Enter the metabolite in void results in the biological samples.
If results are not available, record at least the collection times on the case report form.

8 digits and 3 decimals

Metabolite UOM

Enter the appropriate Metabolite units of measurement (e.g.: mg/dL or mmol/l).

Use pick list.

Legend: (d) derived field, (m) RDC mandatory, (c) for CTEP reporting only.

Validations

Code

Description

Resolutions

UE01, UE02,
UE07, UE15

Urinary excretion dates are in the future.

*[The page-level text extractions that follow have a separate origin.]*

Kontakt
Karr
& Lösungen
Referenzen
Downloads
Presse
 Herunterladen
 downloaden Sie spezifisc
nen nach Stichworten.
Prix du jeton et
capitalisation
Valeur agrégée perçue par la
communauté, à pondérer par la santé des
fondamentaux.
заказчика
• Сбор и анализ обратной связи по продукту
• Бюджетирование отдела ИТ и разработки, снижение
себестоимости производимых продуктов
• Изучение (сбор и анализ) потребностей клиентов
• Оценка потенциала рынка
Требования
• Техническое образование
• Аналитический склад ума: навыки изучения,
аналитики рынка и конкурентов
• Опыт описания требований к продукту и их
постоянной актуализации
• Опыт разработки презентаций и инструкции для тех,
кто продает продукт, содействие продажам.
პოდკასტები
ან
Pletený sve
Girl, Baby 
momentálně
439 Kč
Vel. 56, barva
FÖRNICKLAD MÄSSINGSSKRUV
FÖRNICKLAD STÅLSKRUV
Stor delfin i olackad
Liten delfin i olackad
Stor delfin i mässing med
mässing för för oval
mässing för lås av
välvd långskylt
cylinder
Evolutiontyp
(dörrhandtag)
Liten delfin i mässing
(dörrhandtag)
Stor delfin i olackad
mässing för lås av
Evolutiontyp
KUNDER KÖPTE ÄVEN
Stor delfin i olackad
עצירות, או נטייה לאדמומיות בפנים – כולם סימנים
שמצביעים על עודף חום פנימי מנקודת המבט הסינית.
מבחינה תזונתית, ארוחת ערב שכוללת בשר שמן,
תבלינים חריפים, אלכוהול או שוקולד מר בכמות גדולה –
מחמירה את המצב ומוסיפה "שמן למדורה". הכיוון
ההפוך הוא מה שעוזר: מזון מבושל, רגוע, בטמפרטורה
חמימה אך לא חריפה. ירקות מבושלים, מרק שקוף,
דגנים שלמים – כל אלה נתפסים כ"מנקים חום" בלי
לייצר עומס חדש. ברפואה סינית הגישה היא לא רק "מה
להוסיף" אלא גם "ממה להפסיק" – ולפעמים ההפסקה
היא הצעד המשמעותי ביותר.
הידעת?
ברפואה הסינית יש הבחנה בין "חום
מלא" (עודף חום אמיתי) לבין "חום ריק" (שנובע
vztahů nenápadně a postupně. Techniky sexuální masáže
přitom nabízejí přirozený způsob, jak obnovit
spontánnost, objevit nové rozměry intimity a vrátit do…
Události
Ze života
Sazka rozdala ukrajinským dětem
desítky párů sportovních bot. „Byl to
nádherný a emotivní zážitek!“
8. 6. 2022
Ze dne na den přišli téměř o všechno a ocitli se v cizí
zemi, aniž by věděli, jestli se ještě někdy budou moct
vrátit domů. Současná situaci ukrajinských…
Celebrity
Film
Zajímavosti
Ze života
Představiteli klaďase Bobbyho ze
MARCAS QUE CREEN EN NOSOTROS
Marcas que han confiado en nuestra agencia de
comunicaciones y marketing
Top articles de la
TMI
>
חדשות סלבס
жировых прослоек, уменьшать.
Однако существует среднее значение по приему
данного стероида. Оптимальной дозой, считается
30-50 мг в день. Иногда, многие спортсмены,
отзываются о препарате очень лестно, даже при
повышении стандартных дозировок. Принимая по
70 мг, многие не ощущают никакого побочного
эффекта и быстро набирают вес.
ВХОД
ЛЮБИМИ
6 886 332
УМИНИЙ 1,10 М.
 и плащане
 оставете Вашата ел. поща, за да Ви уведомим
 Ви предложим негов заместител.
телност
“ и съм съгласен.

Enter dates that are equal to or prior to the current date.

UE06

Collection End Date/Time is prior to the collection Start Date/Time.

Collection End Date/Time must be after the collection Start Date/Time.

UE08

Start Date / Time and Stop Date / Time pair appears more than once – duplicate entry.

Remove the duplicate record or correct the Start Date / Time and Stop Date / Time of one of them.

UE11

Study Agent UOM entered, but Assay 1, Assay 2, Mean Concentration and Amount in Void are missing.

Enter a Study Agent Assay 1, Assay 2, Mean Concentration and/or Amount in Void.

UE12

Study Agent Assay 1, Assay 2, Mean Concentration and/or Amount in Void entered, but UOM is missing.

Enter the Study Agent UOM.

UE13

Metabolite UOM entered, but Assay 1, Assay 2, Mean Concentration and Amount in Void are missing.

Enter a Metabolite Assay 1, Assay 2, Mean Concentration and/or Amount in Void.

UE14

Metabolite Assay 1, Assay 2, Mean Concentration and/or Amount in Void entered, but UOM is missing.

Enter the Metabolite UOM.

UE16

Collected Urinary Excretion sample does not have corresponding Start Date, Time and Urine volume.

Enter Start Date, Time and Urine Volume if ‘Sample Collected’ is ‘YES’.

Derivations

Code

Field Name

Description

UE1001

Course #

Course number is derived based on the course initiation start dates and the infection episode onset date.

UE1002

Day in Course

Number of days since the beginning of the course is derived from the course initiation start date and the infection episode onset date.